On Feb 26, 2005, at 2:05 PM, Leszek Gawron wrote:

Glen Ezkovich wrote:
On Feb 26, 2005, at 7:18 AM, Sylvain Wallez wrote:

Another question:
Do you think this syntax would be useful?
<jx:call macro="${macroName}" p="bar">
    <content b="${2+3}"/>
</jx:call>



Do you mean the "p" param as attribute? Yes, it's useful, because IMO <jx:withParam> is just as overly verbose as XSLT, to which JXTG is supposed to provide a simpler replacement ;-)

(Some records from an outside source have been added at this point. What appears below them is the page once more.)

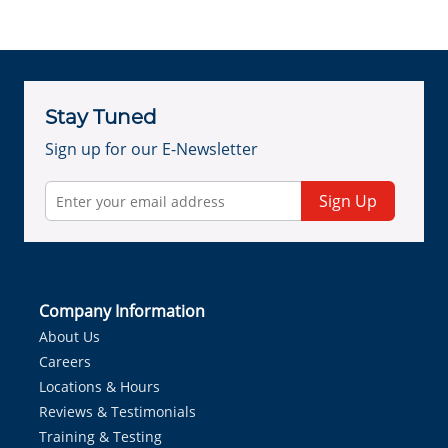
Stay Tuned
Sign up for our E-Newsletter
Sign Up
Company Information
About Us
Careers
Locations & Hours
Reviews & Testimonials
Training & Testing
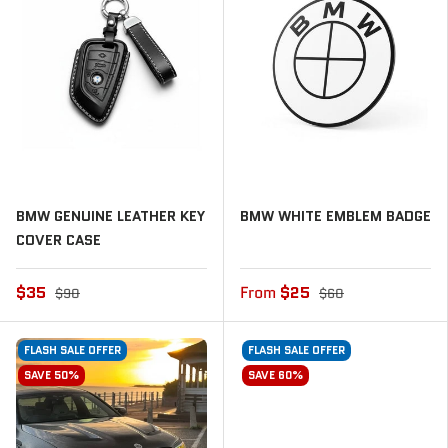
BMW GENUINE LEATHER KEY
BMW WHITE EMBLEM BADGE
COVER CASE
$35
From
$25
$90
$60
FLASH SALE OFFER
FLASH SALE OFFER
SAVE 50%
SAVE 60%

<jx:withParam> is overly verbose, "p" is not verbose enough. How about "param". How are multiple parameters to be handled?
thing is that every instruction is matched to a class. so you have:

<jx:macro name="something"> <!-- matched to StartDefine -->
  <jx:parameter name="param1" default="abc"/> <!-- matched to
                                              StartParameter -->
  ${param1}
  <jx:evalBody/>
</jx:macro>

then when calling:
<jx:call name="something"> <!-- matched to StartCall -->
  <jx:withParam name="param1" value="bcd"/> <!-- matched to
                                            StartParameterInstance -->
  <jx:withParam name="param2" value="edc"/>
  <body>here</body>
</jx:call>

We cannot have two instructions bound to the same jx:param or we will again introduce dependencies in Parser.

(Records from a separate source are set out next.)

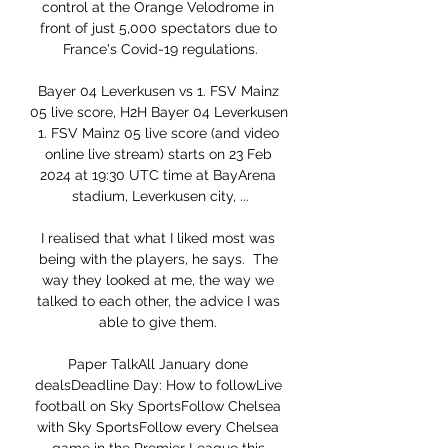
control at the Orange Velodrome in 
front of just 5,000 spectators due to 
France's Covid-19 regulations.

Bayer 04 Leverkusen vs 1. FSV Mainz 
05 live score, H2H Bayer 04 Leverkusen 
1. FSV Mainz 05 live score (and video 
online live stream) starts on 23 Feb 
2024 at 19:30 UTC time at BayArena 
stadium, Leverkusen city, ...

I realised that what I liked most was 
being with the players, he says.  The 
way they looked at me, the way we 
talked to each other, the advice I was 
able to give them. 

Paper TalkAll January done 
dealsDeadline Day: How to followLive 
football on Sky SportsFollow Chelsea 
with Sky SportsFollow every Chelsea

I understand. I think I misunderstood the example. :-(
So <jx:call macro="${macroName}" p="foo" q="bar"> would be how multiple parameters would be handled. Makes perfect sense now.


Been reading to much code with single letter variable names lately. Driving me a bit nuts. 8-)


Glen Ezkovich HardBop Consulting glen at hard-bop.com



A Proverb for Paranoids:
"If they can get you asking the wrong questions, they don't have to worry about answers."